Эймюндюр покачал головой:
–Понятия не имею. А вообще… Вроде как отец мне рассказывал, что попросил парня выбросить ее, но я вряд ли вспомню…
–Парня?
37
Слова никак не хотели складываться в строфы, что неожиданностью не являлось. Почти целый день – с полудня и до самого вечера – Лейвюр провел в бесплодных попытках сочинить хоть строчку. Разложенные на столе листы бумаги он достал из упаковки, которую приобрел много лет назад, когда в последний раз брался за стихосложение. Тогда он заплатил за нее кругленькую сумму, поскольку бумага была самого лучшего качества: отличалась плотностью и прекрасно впитывала чернила. Теперь ее листы обветшали и пообтрепались по краям. В свое время Лейвюр собирался начисто переписать на них свои стихи, но в результате их постигла та же судьба, что и другие бумаги, которыми был полон его кабинет: они хранили лишь расплывчатые воспоминания о строфах, которые так и не созрели, чтобы лечь на страницы будущих книг. Лейвюр как-то сравнил эти строфы с детьми, что ушли из жизни, не достигнув отрочества.
Походив некоторое время взад-вперед по комнате, он решил выйти на прогулку, которая, однако, получилась короткой, поскольку начался дождь. Вернувшись домой, Лейвюр приготовил себе кофе, пить который он любил горячим, почти обжигающим,– едва теплый, застоявшийся кофе казался ему совершенно не пригодным для употребления. Тут он вспомнил об одном своем коллеге по перу, весьма недооцененном столпами литературы и обладавшем интеллектом, который заслуживал гораздо более высоких похвал. Вот он пил кофе исключительно в холодном виде, чем очень кичился,– настолько, что даже написал об этом стихотворение (по правде говоря, не самое лучшее в его творчестве).

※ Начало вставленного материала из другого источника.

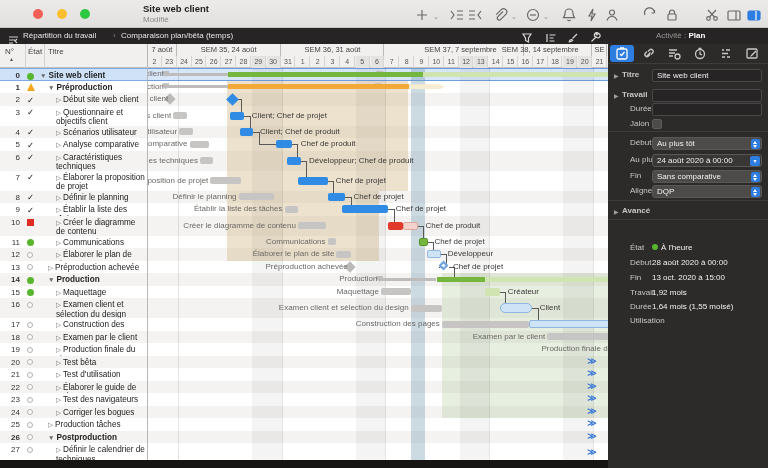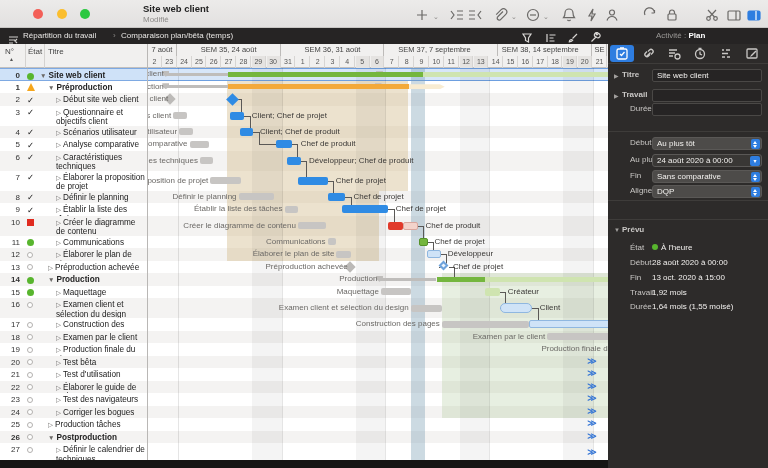--- a/index.html
+++ b/index.html
@@ -412,7 +412,7 @@
         <div class="gw" style="left: 0px; width: 28.6774px;">7 août</div>
         <div class="gw" style="left: 29.6774px; width: 102.871px;">SEM 35, 24 août</div>
         <div class="gw" style="left: 133.548px; width: 102.871px;">SEM 36, 31 août</div>
-        <div class="gw" style="left: 224px; width: 126px;">SEM 37, 7 septembre</div>
+        <div class="gw" style="left: 250px; width: 126px;">SEM 37, 7 septembre</div>
         <div class="gw" style="left: 341.29px; width: 102.871px;">SEM 38, 14 septembre</div>
         <div class="gw" style="left: 445.161px; width: 13.8387px;">SE</div>
         <div class="gd" style="left: 0px; width: 13.8387px;">2</div>

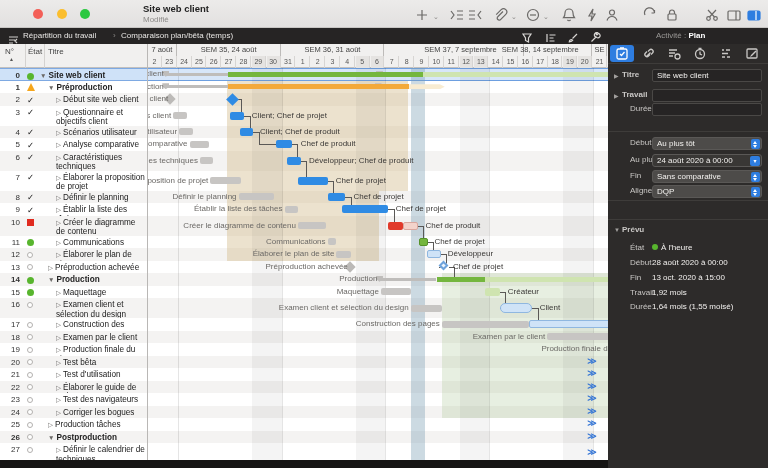--- a/index.html
+++ b/index.html
@@ -678,6 +678,10 @@
       <span class="ins-label plain">Durée</span>
       <span class="ins-input"></span>
     </div>
+    <div class="ins-row" style="top:74px">
+      <span class="ins-label plain">Jalon</span>
+      <span class="checkbox"></span>
+    </div>
     <div class="ins-sep" style="top:87px"></div>
     <div class="ins-row" style="top:93px">
       <span class="ins-label plain">Début</span>

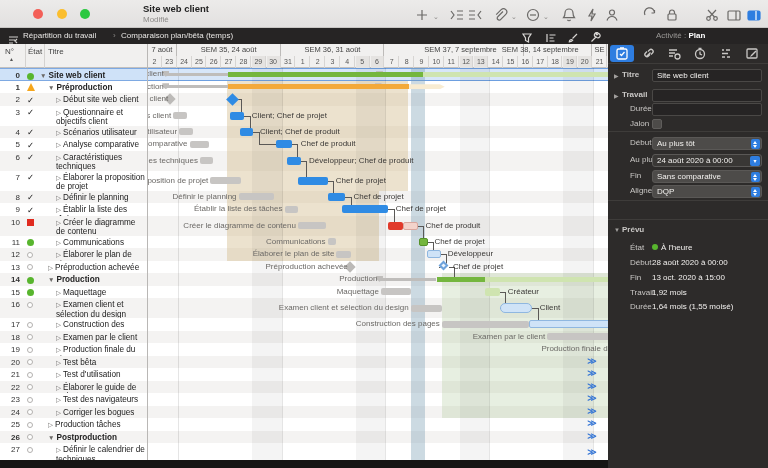--- a/index.html
+++ b/index.html
@@ -700,6 +700,10 @@
       <span class="ins-select"><span>DQP</span><span class="stepper"></span></span>
     </div>
     <div class="ins-sep" style="top:156px"></div>
+    <div class="ins-row" style="top:161px">
+      <span class="ins-arrow">▶</span>
+      <span class="ins-label b">Avancé</span>
+    </div>
     <div class="ins-sep" style="top:175px"></div>
     <div class="ins-row" style="top:180px">
       <span class="ins-arrow">▼</span>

Набив трубку табаком, Лейвюр зажег ее, затянулся дымом и снова подумал об муках сочинительства. Писать стихи было непросто. Ему это всегда стоило больших усилий, так что, еще учась в университете, он купил два учебника поэзии, изданных на английском языке. Их он никогда никому не показывал: ревностно хранил их как свое личное сокровище. Не раз у него возникала мысль, что свободно творить ему мешает излишний перфекционизм. И действительно, другие поэты публиковали всякую муть, что приходила им в голову, и их еще за это и превозносили.
Сумерки за окном сгущались, и Лейвюр решил пропустить стопочку-другую, как он и делал, когда настроение было на нуле. По комнате расплывался табачный дым. Глядя на листы бумаги, на которых появились все-таки кое-какие записи – полноценных строф среди них было не больше двух-трех – Лейвюр снова подумал о человеке, который столько лет спустя возник у него на пороге с вопросами о той несчастной девочке и том, есть ли у него какие-либо соображения по поводу того, куда могла подеваться ее кукла. Если уж и это не вдохновляло его на творчество, имело смысл запрятать подальше бумагу и ручку и больше никогда не предпринимать попыток написать хоть что-то стоящее.
Уже не один раз, с тех пор как бывший полицейский расспросил Лейвюра о происшествии на Тьёднине, он возвращался в памяти к тому дню, когда заглянул к матери Нанны в ниссеновский барак под номером 9. После посещения Конрауда он припомнил и некоторые другие подробности. Например, то, что когда он уже прощался с несчастной матерью, с улицы вошел какой-то мужчина и, оттеснив Лейвюра плечом, довольно грубо поинтересовался, что он там делает. А точнее, он спросил, не за деньгами ли пришел Лейвюр.